Private equity company to buy minority stake in DWS unit

Private equity company Inflexion has agreed to acquire a minority stake in the cloud computing unit of Daisy Group in a deal that values the business at more than £1bn.

The investment will pre-empt a potential float of Digital Wholesale Solutions, or DWS, in the next three years to tap into investor demand for information technology-related companies, following the success of Gamma Telecom and Softcat as listed companies.

An agreement to sell a minority stake in DWS was clinched over the Christmas period, according to two people with direct knowledge of the talks. The deal is likely to complete over the next month and still requires regulatory approval.

The stake sale follows a failed attempt in 2018 to sell Daisy Group, which is best known as a competitor to BT in the corporate telecoms market. Matt Riley, the founder who led the company when it was a listed business, returned as chief executive after the process faltered. He bought out minority shareholders after Ares, the US asset manager, agreed to provide £1bn in debt financing in 2019.
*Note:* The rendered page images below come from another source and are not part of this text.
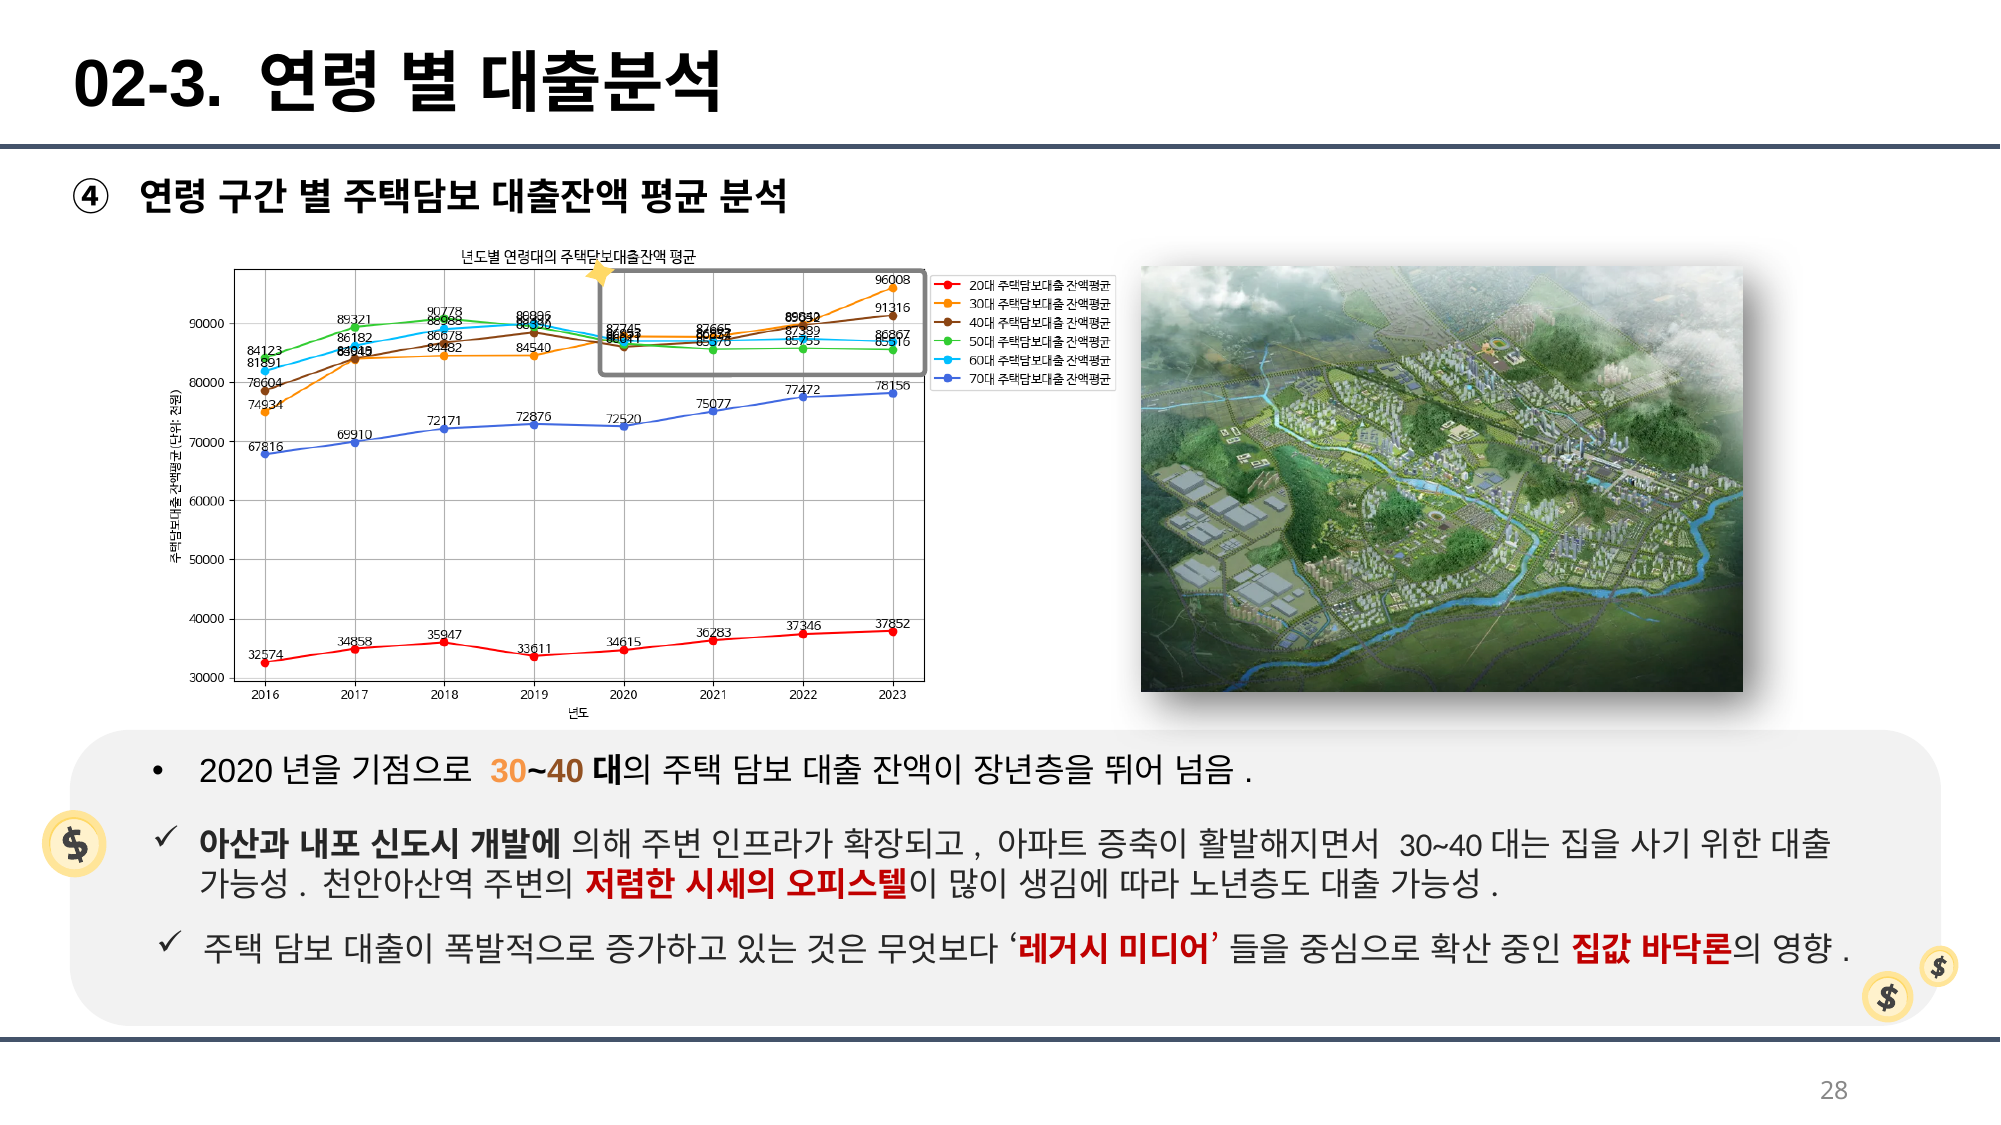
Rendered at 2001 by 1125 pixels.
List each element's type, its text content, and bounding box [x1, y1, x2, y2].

slide_number 28 [1813, 1070, 1855, 1125]
text_box 아산과 내포 신도시 개발에 의해 주변 인프라가 확장되고, 아파트 증축이 활발해지면서 30~40대는 집을 사기 위한 대출 가능성. 천안아산역 주변의 저렴한 시세의 오피스텔이 많이 생김에 따라 노년층도 대출 가능성. [137, 815, 1911, 911]
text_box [39, 809, 109, 878]
picture [1141, 266, 1743, 692]
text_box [1918, 945, 1960, 988]
text_box 주택 담보 대출이 폭발적으로 증가하고 있는 것은 무엇보다 ‘레거시 미디어’ 들을 중심으로 확산 중인 집값 바닥론의 영향. [141, 920, 1867, 976]
text_box [69, 729, 1942, 1026]
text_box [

Mr Riley will remain as chairman of the separated DWS, which accounts for about a third of the broader Daisy Group’s revenues. Daisy was advised by Oakley Advisory on the deal.

Inflexion, which owns cloud hosting business UKFast and bought Goals Soccer Centres last year, has made the DWS investment through its Partnership Capital Fund, which takes minority stakes in high-growth businesses.

Daisy and Inflexion declined to comment on the investment.

Daisy Group was one of the most active UK telecoms companies when it was a listed company, snapping up almost 50 of its rivals and stripping out costs by moving service work to Nelson in Lancashire, Mr Riley’s home town. This helped it become one of the largest telecoms suppliers to small and medium-sized businesses, rivalling BT and Virgin Media. It has since expanded into technology services via the acquisition of rivals including Phoenix IT.

The DWS split will mean the business has slimmed down to its enterprise telecoms business Daisy and engineering business Allvotec.